The number of American troops in Iraq has dropped below 100,000 for the first time since the 2003 U.S.-led invasion in a clear signal the U.S. is wrapping up its nearly seven-year war to meet a deadline for leaving the country, the U.S. military said Tuesday.

The troop reduction comes at a critical time in Iraq as Washington questions the shaky democracy's ability to maintain security in the tense period surrounding March 7 parliamentary elections. Those concerns have only grown with a decision by a vetting committee to bar hundreds of candidates from running because of suspected ties to Saddam Hussein's outlawed Baath Party.

The U.S. military plans on maintaining its current 98,000 boots on the ground in Iraq through the elections, 1st Lt. Elizabeth Feste, an army spokeswoman in Baghdad, told The Associated Press.

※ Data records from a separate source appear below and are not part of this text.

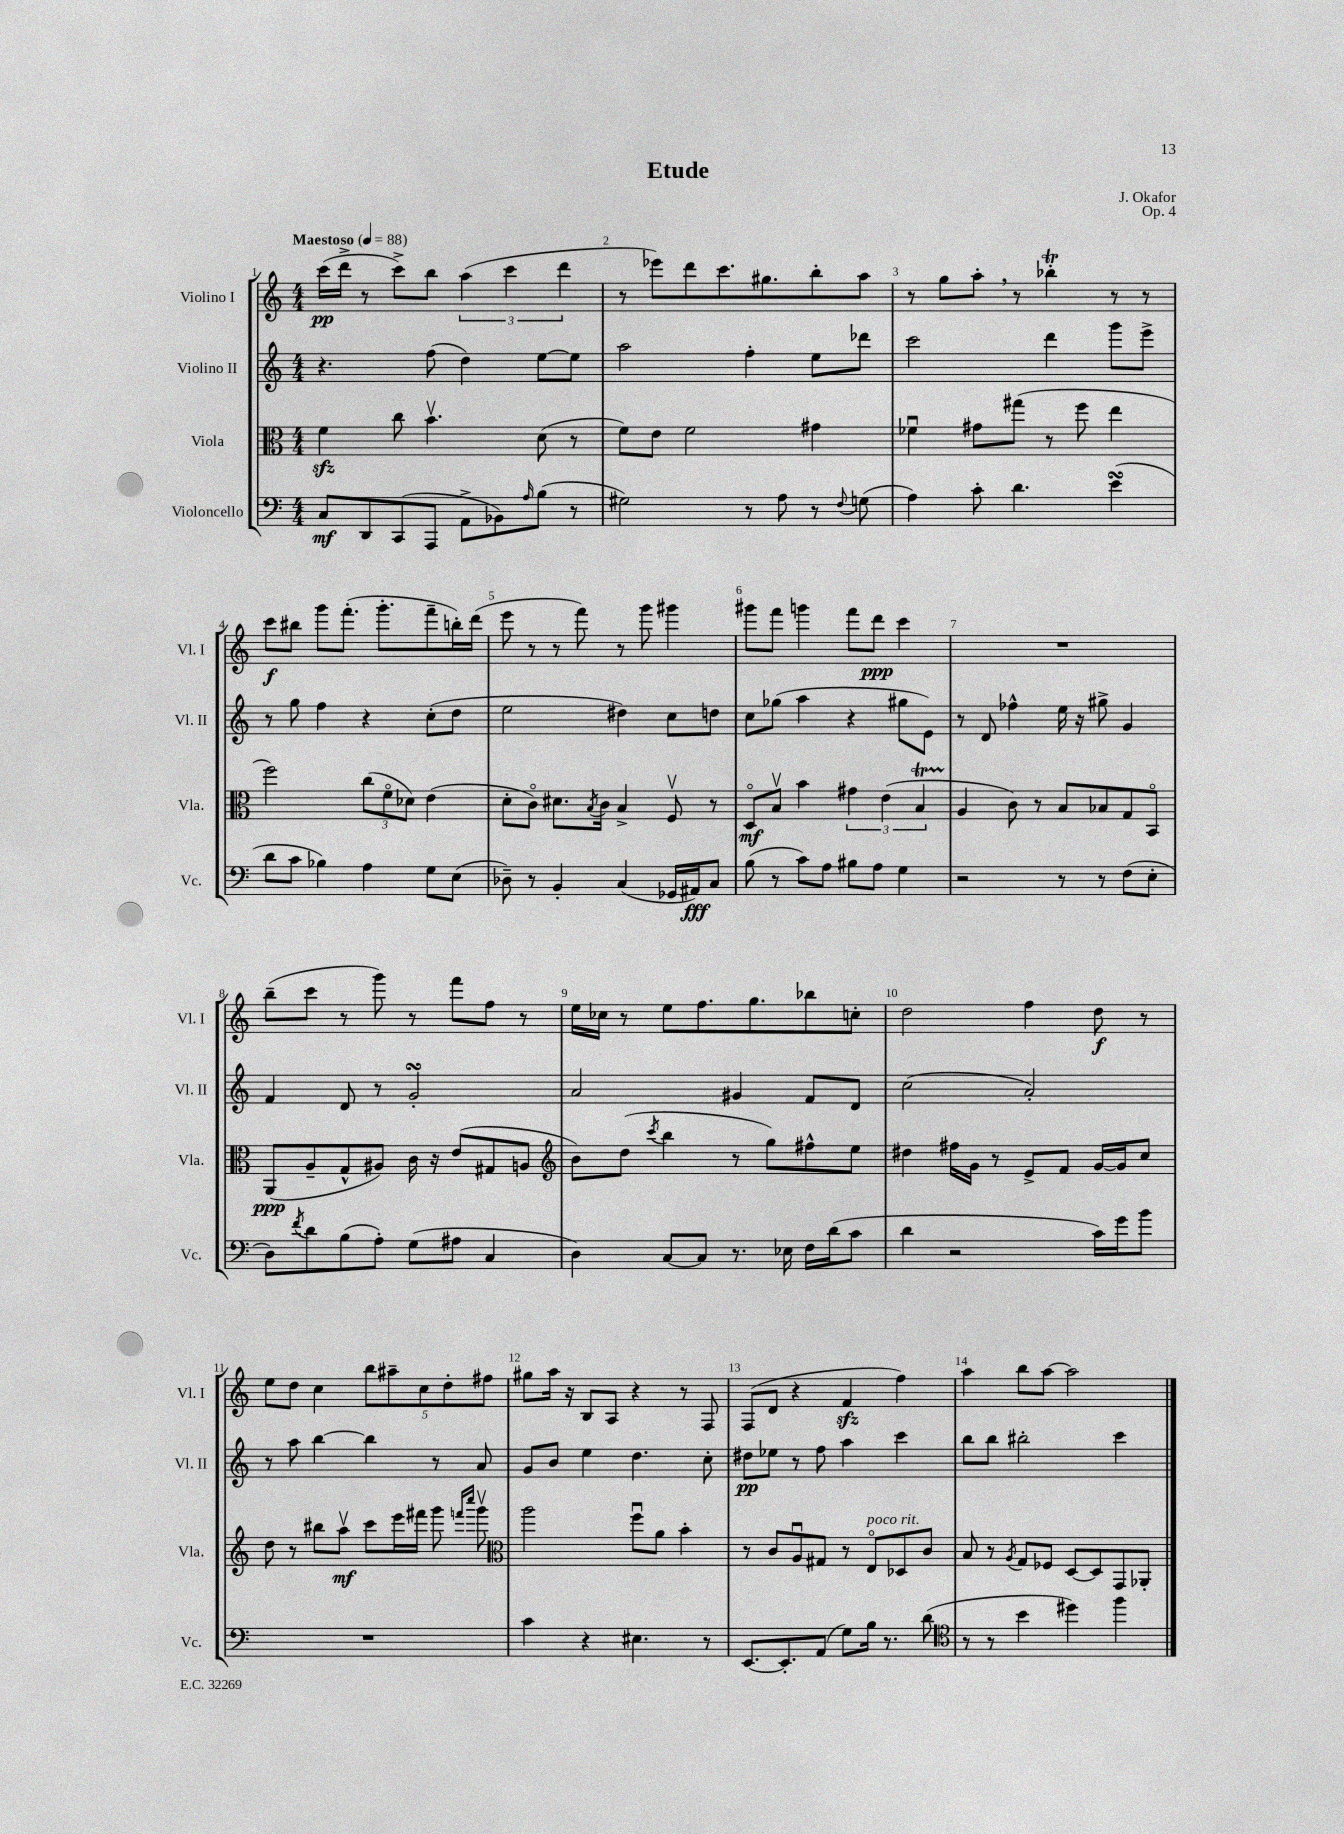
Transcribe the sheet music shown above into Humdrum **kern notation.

**kern	**kern	**kern	**kern
*staff4	*staff3	*staff2	*staff1
*clefF4	*clefC3	*clefG2	*clefG2
*k[]	*k[]	*k[]	*k[]
*M4/4	*M4/4	*M4/4	*M4/4
*MM88	*MM88	*MM88	*MM88
8C	4f	4.r	(16ccc
.	.	.	16ddd^
8DD	.	.	8r
(8CC	8cc	.	8ccc^)
8AAA	4.bv	(8ff	8bb
8AA^	.	4dd)	(6aa
8BB-)	.	.	.
.	.	.	6ccc
16qqA	.	.	.
(8B	(8d	[8ee	.
.	.	.	6ddd
8r	8r	8ee]	.
=	=	=	=
2G#)	8f)	2aa	8r
.	8e	.	8eee-)
.	2f	.	8ddd
.	.	.	8.ccc
8r	.	4ff'	.
.	.	.	8.gg#
8A	.	.	.
8r	4g#	8ee	8bb'
8qqF	.	.	.
(8G	.	8ddd-	8aa
=	=	=	=
4A)	4f-u	2ccc	8r
.	.	.	8gg
8c'	8g#	.	8aa'
4.d	(8gg#	.	8r
.	8r	4ddd	4bb-'
.	8ff	.	.
(4e	4ee	8ggg	8r
.	.	8eee^	8r
=	=	=	=
8d	2ff)	8r	8ccc
8c	.	8gg	8bb#
4B-)	.	4ff	8ggg
.	.	.	(8.fff'
4A	(12cc	4r	.
.	.	.	8.ggg'
.	12fo	.	.
.	12d-)	.	.
8G	(4e	(8cc'	8fff~
(8E	.	8dd	16bb')
.	.	.	(16ddd
=	=	=	=
8D-~)	8d'	2ee	8eee
8r	8co)	.	8r
4BB'	8.d#	.	8r
.	.	.	8fff)
.	8qB	.	.
.	16c	.	.
(4C	4B^	4dd#)	8r
.	.	.	8ggg
16GG-	8Fv	8cc	4ggg#
16AA#)	.	.	.
8C	8r	8dd	.
=	=	=	=
(8B	8Do	8cc	8ggg#
8r	8Bv	(8gg-	8fff
8c)	4b	4aa	4ggg
8A	.	.	.
8B#	6g#	4r	8fff
8A	.	.	8ddd
.	(6e	.	.
4G	.	8gg#	4ccc
.	6B	.	.
.	.	8e)	.
=	=	=	=
2r	4A	8r	1r
.	.	8d	.
.	8c)	4ff-^^	.
.	8r	.	.
8r	8B	16ee	.
.	.	16r	.
8r	8B-	8gg#^	.
(8F	8G	4g	.
8E'	8BBo	.	.
=	=	=	=
8D)	(8AA	4f	(8bb~
8qf	.	.	.
8d	8A~	.	8ccc
(8B	8G^^	8d	8r
8A')	8A#)	8r	8ggg)
(8G	16c	2g'	8r
.	16r	.	.
8A#	(8e	.	8fff
4C	8G#	.	8ff
.	8A	.	8r
=	=	=	=
*	*clefG2	*	*
4D)	8b)	2a	16ee
.	.	.	16cc-
.	(8dd	.	8r
.	8qccc	.	.
[8C	4bb	.	8ee
8C]	.	.	8.ff
8.r	8r	4g#	.
.	.	.	8.gg
.	8gg)	.	.
16E-	.	.	.
16F	8ff#^^	8f	8bb-
(16d	.	.	.
8c	8ee	8d	8cc'
=	=	=	=
4d	4dd#	(2cc	2dd
2r	16ff#	.	.
.	16g	.	.
.	8r	.	.
.	8e^	2a')	4ff
.	8f	.	.
16c)	[16g	.	8dd
16g	16g]	.	.
8b	8cc	.	8r
=	=	=	=
1r	8dd	8r	8ee
.	8r	8aa	8dd
.	8bb#	[4bb	4cc
.	8aav	.	.
.	8ccc	4bb]	10bb
.	.	.	10aa#~
.	16eee	.	.
.	16fff#	.	.
.	.	.	10cc
.	8ggg	8r	.
.	.	.	10dd'
.	16qqfff	.	.
.	16qqcccc	.	.
.	8gggv	8a	.
.	.	.	10ff#
=	=	=	=
*	*clefC3	*	*
4c	2aa	8g	8gg#
.	.	8b	16aa
.	.	.	16r
4r	.	4ee	8B
.	.	.	8A
4.E#	8ffu	4.dd	4r
.	8a	.	.
.	4b'	.	8r
8r	.	8cc'	8F
=	=	=	=
[8.EE	8r	8dd#	(8F
.	8c	8ee-	8d
8.EE']	.	.	.
.	8Au	8r	4r
(8AA	8G#	8ff	.
8G)	8r	4aa	4f
16B	8Eo	.	.
8.r	.	.	.
.	8D-	4ccc	4ff)
(8d	8c	.	.
=	=	=	=
*clefC4	*	*	*
8r	8B	8bb	4aa
8r	8r	8bb	.
.	8qA	.	.
4b	8G	2bb#'	8bb
.	8F-	.	[8aa
4dd#)	[8D	.	2aa]
.	8D]	.	.
4ff	8GG	4ccc	.
.	8AA-'	.	.
==	==	==	==
*-	*-	*-	*-
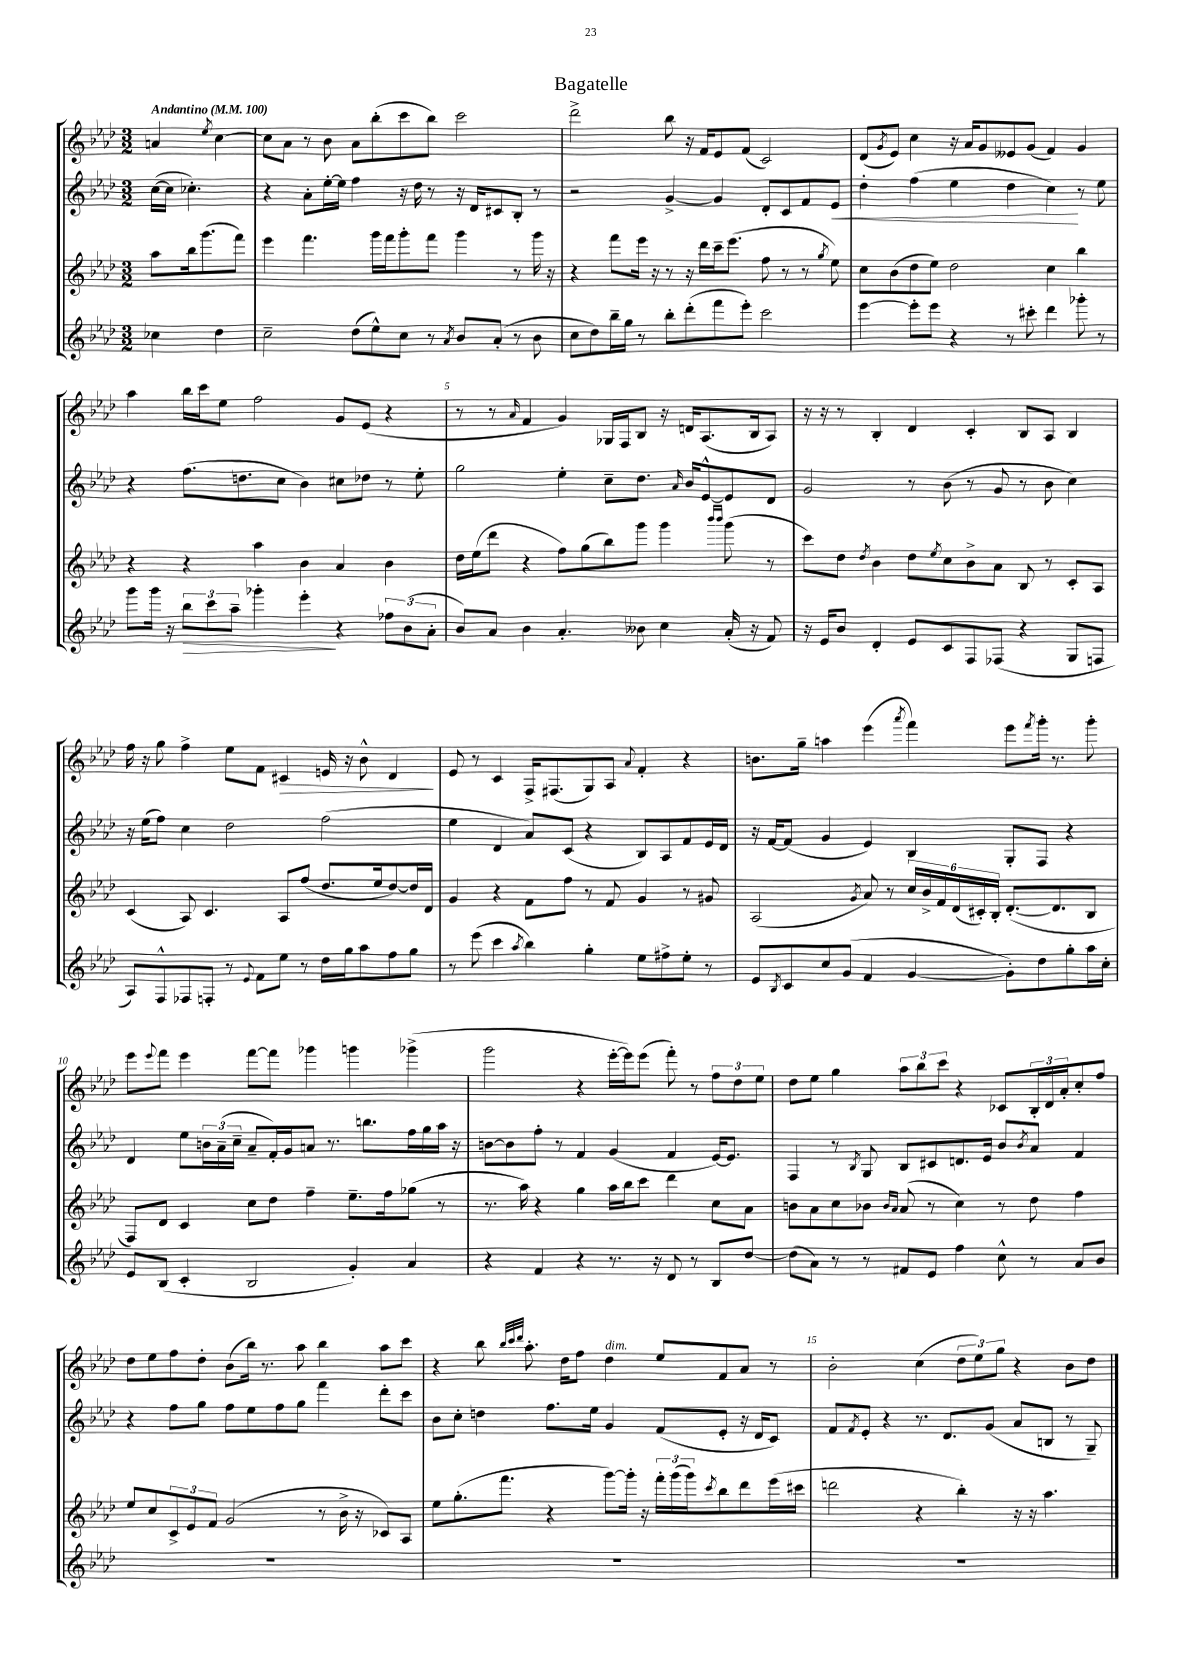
\header { title = "Bagatelle" }
<<
\new StaffGroup <<
\new Staff = "s0" {
    \clef treble \key aes \major \numericTimeSignature \time 3/2 \partial 2 \tempo "Andantino" 4 = 100
    a'4 \acciaccatura { ees''8 } c''4~ |
    c''8 aes'8 r8 bes'8 aes'8 bes''8-.( c'''8 bes''8) c'''2 |
    des'''2-> bes''8 r16 f'16 ees'8 f'8( c'2) |
    des'8( \acciaccatura { g'8 } ees'8) c''4 r16 aes'16 g'8 eeses'8 g'8( f'4) g'4 |
    aes''4 bes''16 c'''16 ees''8 f''2 g'8 ees'8( r4 |
    r8 r8 \grace { aes'16 } f'4 g'4) ges16 f16 bes8 r16 d'16 aes8.( bes16 aes8) |
    r16 r16 r8 bes4-. des'4 c'4-. bes8 aes8 bes4 |
    f''16 r16 g''8 f''4-> ees''8 f'8 cis'4\> e'16 r16 bes'8-^ des'4\! |
    ees'8 r8 c'4 f16-> fis8.( g8) aes8 \appoggiatura { aes'8 } f'4-. r4 |
    b'8. g''16-- a''4 ees'''4( \acciaccatura { aes'''8 } f'''4) ees'''8 \acciaccatura { f'''8 } g'''16-. r8. g'''8-. |
    ees'''8 \appoggiatura { ees'''8 } f'''8 ees'''4 f'''8~ f'''8 ges'''4 g'''4 ges'''4->( |
    g'''2 r4 ees'''16~-. ees'''16) ees'''8( f'''8-.) r8 \tuplet 3/2 { f''8 des''8 ees''8 } |
    des''8 ees''8 g''4 \tuplet 3/2 { aes''8 bes''8 c'''8 } r4 ces'8 \tuplet 3/2 { bes16-. des'16 aes'16-. } c''8-. f''8 |
    des''8 ees''8 f''8 des''8-. bes'8( bes''16) r8. aes''8 bes''4 aes''8 c'''8 |
    r4 bes''8 \grace { bes''32 c'''32 des'''32 } aes''8.-. des''16 f''8 des''4^\markup { \italic "dim." } ees''8 f'8 aes'8 r8 |
    bes'2-. c''4( \tuplet 3/2 { des''8 ees''8) g''8 } r4 bes'8 des''8 \bar "|." |
}
\new Staff = "s1" {
    \clef treble \key aes \major \numericTimeSignature \time 3/2 \partial 2
    c''16~( c''16 ces''4.-.) |
    r4 aes'8-. ees''16~-. ees''16 f''4 r16 des''16 r8 r16 des'16 cis'8 bes8-. r8 |
    r2 g'4~-> g'4 des'8-. c'8 f'8 ees'8\< |
    des''4-. f''4( ees''4 des''4 c''4\!) r8 ees''8 |
    r4 f''8.( d''8. c''8 bes'4) cis''8 des''8 r8 ees''8-. |
    g''2 ees''4-. c''8-- des''8. \grace { aes'16 } bes'16 ees'8~-^ ees'8 des'8 |
    g'2 r8 bes'8( r8 g'8 r8 bes'8 c''4) |
    r16 ees''16( f''8) c''4 des''2 f''2( |
    ees''4 des'4 aes'8) c'8( r4 bes8) aes8 f'8 ees'16 des'16 |
    r16 f'16~ f'8( g'4 ees'4) bes4 g8-. f8 r4 |
    des'4 ees''8 \tuplet 3/2 { b'16 aes'16--( c''16-- } aes'8-- f'16-.) g'16 a'8 r8. b''8. f''16 g''16 aes''16 r16 |
    b'8~ b'8 f''8-. r8 f'4 g'4( f'4 ees'16~) ees'8. |
    f4 r8 \acciaccatura { bes8 } g8 bes8 cis'8 d'8. ees'16 bes'8 \acciaccatura { bes'8 } aes'8 f'4 |
    r4 f''8 g''8 f''8 ees''8 f''8 g''8 f'''4 des'''8-. c'''8 |
    bes'8 c''8-. d''4 f''8. ees''16 g'4 f'8( ees'8-. r16 des'16 c'8) |
    f'8 \acciaccatura { f'8 } ees'8-. r4 r8. des'8. g'8( aes'8 b8 r8 g8--) \bar "|." |
}
\new Staff = "s2" {
    \clef treble \key aes \major \numericTimeSignature \time 3/2 \partial 2
    aes''8 bes''16 g'''8.( f'''8) |
    ees'''4 f'''4. g'''16 f'''16 g'''8-. f'''8 g'''4 r8 g'''16 r16 |
    r4 f'''8 ees'''16 r16 r8 r16 des'''16 c'''16-- ees'''8.( f''8 r8 r8 \acciaccatura { g''8 } ees''8) |
    c''8 bes'8( des''8 ees''8) des''2 c''4 bes''4 |
    r4 r4 aes''4 bes'4 aes'4 bes'4 |
    des''16 ees''16( des'''8 r4 f''8) g''8( bes''8) g'''8 g'''4 \grace { bes'''16 bes'''16 } g'''8( r8 |
    c'''8) des''8 \acciaccatura { des''8 } bes'4 des''8 \acciaccatura { ees''8 } c''8 bes'8-> aes'8 bes8 r8 c'8-. aes8 |
    c'4( aes8) c'4. aes8 f''8( des''8. ees''16 des''8~) des''16 des'16 |
    g'4 r4 f'8 f''8 r8 f'8 g'4 r8 gis'8 |
    aes2( \acciaccatura { g'8 } aes'8) r8 \tuplet 6/4 { c''16 bes'16-> f'16 des'16( cis'16-.) bes16-. } des'8.~-.( des'8. bes8 |
    f8) des'8 c'4 c''8 des''8 f''4-- ees''8.-- f''16 ges''8( r8 |
    r8. aes''16) r4 g''4 aes''16 bes''16 c'''8 des'''4 c''8 aes'8 |
    b'8 aes'8 c''8 bes'8 \grace { bes'16 aes'16 } aes'8( r8 c''4) r8 des''8 f''4 |
    ees''8 c''8 \tuplet 3/2 { c'8-> ees'8 f'8 } g'2( r8 bes'16-> r16 ces'8) aes8 |
    ees''8 g''8.-.( f'''8. r4 g'''8~) g'''16-. r16 \tuplet 3/2 { f'''16-. g'''16( g'''16) } \acciaccatura { c'''8 } bes''8 des'''8 ees'''16( cis'''16 |
    d'''2 r4 bes''4-.) r16 r16 aes''4. \bar "|." |
}
\new Staff = "s3" {
    \clef treble \key aes \major \numericTimeSignature \time 3/2 \partial 2
    ces''4 des''4 |
    c''2-- des''8( ees''8-^) c''8 r8 \acciaccatura { aes'8 } bes'8 aes'8-.( r8 bes'8 |
    c''8 des''8) bes''16-- g''16 r8 bes''8-. des'''8-.( f'''8 ees'''8-.) c'''2 |
    ees'''4~ ees'''8-. ees'''8 r4 r8 cis'''8-. des'''4 ges'''8-. r8 |
    g'''8 g'''16 r16 \tuplet 3/2 { bes''8\> c'''8 aes''8-- } ges'''4-. ees'''4-.\! r4 \tuplet 3/2 { fes''8 bes'8( aes'8-. } |
    bes'8) aes'8 bes'4 aes'4.-. beses'8 c''4 aes'16-.( r16 f'8) |
    r16 ees'16 bes'8 des'4-. ees'8 c'8 f8 fes8( r4 g8 f8 |
    aes8) f8-^ fes8 f8-. r8 \appoggiatura { ees'8 } f'8 ees''8 r8 des''16 g''16 aes''8 f''8 g''8 |
    r8 ees'''8( c'''4 \acciaccatura { aes''8 } bes''4) g''4-. ees''8 fis''8-> ees''8-. r8 |
    ees'8 \acciaccatura { bes8 } c'8 c''8 g'8( f'4 g'4~ g'8-.) des''8 g''8-. aes''16 c''16-. |
    ees'8 bes8( c'4-. bes2 g'4-.) aes'4 |
    r4 f'4 r4 r8. r16 des'8 r8 bes8 des''8~ |
    des''8( aes'8) r8 r8 fis'8 ees'8 f''4 c''8-^ r8 aes'8 bes'8 |
    R1. |
    R1. |
    R1. \bar "|." |
}
>>
>>
\layout { \context { \Score \override BarNumber.break-visibility = ##(#f #t #t) barNumberVisibility = #(every-nth-bar-number-visible 5) } }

That's in line with what Gen. Ray Odierno, the top U.S. commander in Iraq, has said would remain in place until at least 60 days after the election — a period during which he believes Iraq's new government will be at its most vulnerable.

International observers fear that tension between the Shiite-dominated government and minority Sunnis may spill into the streets, re-igniting sectarian violence that could threaten the planned U.S. withdrawal.

President Obama has ordered all but 50,000 troops to leave Iraq by Aug. 31, 2010, with the remainder pulling out by the end of next year under an Iraqi-American security agreement.

"The withdrawal pace remains on target for about 50,000 at the end of August 2010," Feste said.

Iraqi Prime Minister Nouri al-Maliki is running for re-election on a campaign promise to make Iraq independent from U.S. military help. At a campaign rally Tuesday, he signaled that the U.S. cannot expect to use Iraq as a launching pad for military action in the Middle East.

He also cited a strong desire to improve relations with nations bordering Iraq that were seen as enemies during Saddam Hussein's regime. Al-Maliki's comments appeared to be directed at Iran, although he did not mention any countries by name.

"We also confirm to all our neighboring and friendly countries that our constitution stipulates to not let the Iraqi territories be a springboard to harm security and interests of any state," al-Maliki told supporters at a Baghdad hotel.

A senior U.S. military official said Tuesday he expected the number of forces in the country by 2011 to be whittled down to between 20,000 and 30,000, with those remaining forces out by the end of 2011.

Troop levels have fluctuated dramatically throughout the nearly seven-year war, shifts that generally reflected a change in U.S. strategy.

During the height of the invasion in May 2003, about 150,000 U.S. forces were in Iraq. But that number quickly dropped off by January 2004, with American troops moving from a combat to occupation role.

But by October 2005, the number climbed back up to 160,000 as the insurgency took hold in Iraq, according to the Pentagon. At the peak of the troop buildup in October 2007, there were roughly 170,000 troops on the ground as part of a counterinsurgency strategy known as the "surge."

Though the U.S. military has heavily touted the decline in overall violence and the success of Iraq's security as the reason for its withdrawal, it also has repeatedly warned about an increase in attacks before the election.

Commanders have said they do not expect violence to increase to levels that would require the return of U.S. troops onto the streets of Iraq's cities. Privately, though, many question whether Iraq can keep the lid on violence once the U.S. pulls out completely by the end of 2011.

A series of security lapses in recent months has allowed insurgents to repeatedly launch large-scale suicide bombing attacks against government sites as well as symbols of Western influence, such as hotels. Hundreds were killed in the attacks.

Security forces have been the target of near daily, smaller attacks by insurgents seeking to derail public confidence.

On Tuesday, a string of bombs targeted Iraqi army patrols and a police crime lab in Mosul, 225 miles (360 kilometers) northwest of Baghdad, an area where insurgents retain a foothold despite a sharp drop in violence across the rest of the country.

In the first attack, a car bomb exploded outside a side entrance of the police crime lab in Mosul, said Lt. Col. Salim Ibrahim, an area commander. It killed two people and wounded seven, including five police officers, he said.

Later, two roadside bombs struck separate Iraqi army patrols in eastern Mosul, killing two soldiers, an army official said, speaking on condition of anonymity because he wasn't authorized to release the information. Five people, including three civilians, were wounded.

In recent weeks in and around Mosul, security checkpoints have been attacked in drive-by shootings and the motorcade of the provincial governor was attacked.

Gunmen also opened fire Tuesday on two Christian college students waiting at a bus stop in Mosul, killing one and wounding the other, a police official said, speaking on condition of anonymity because he was not authorized to release the information.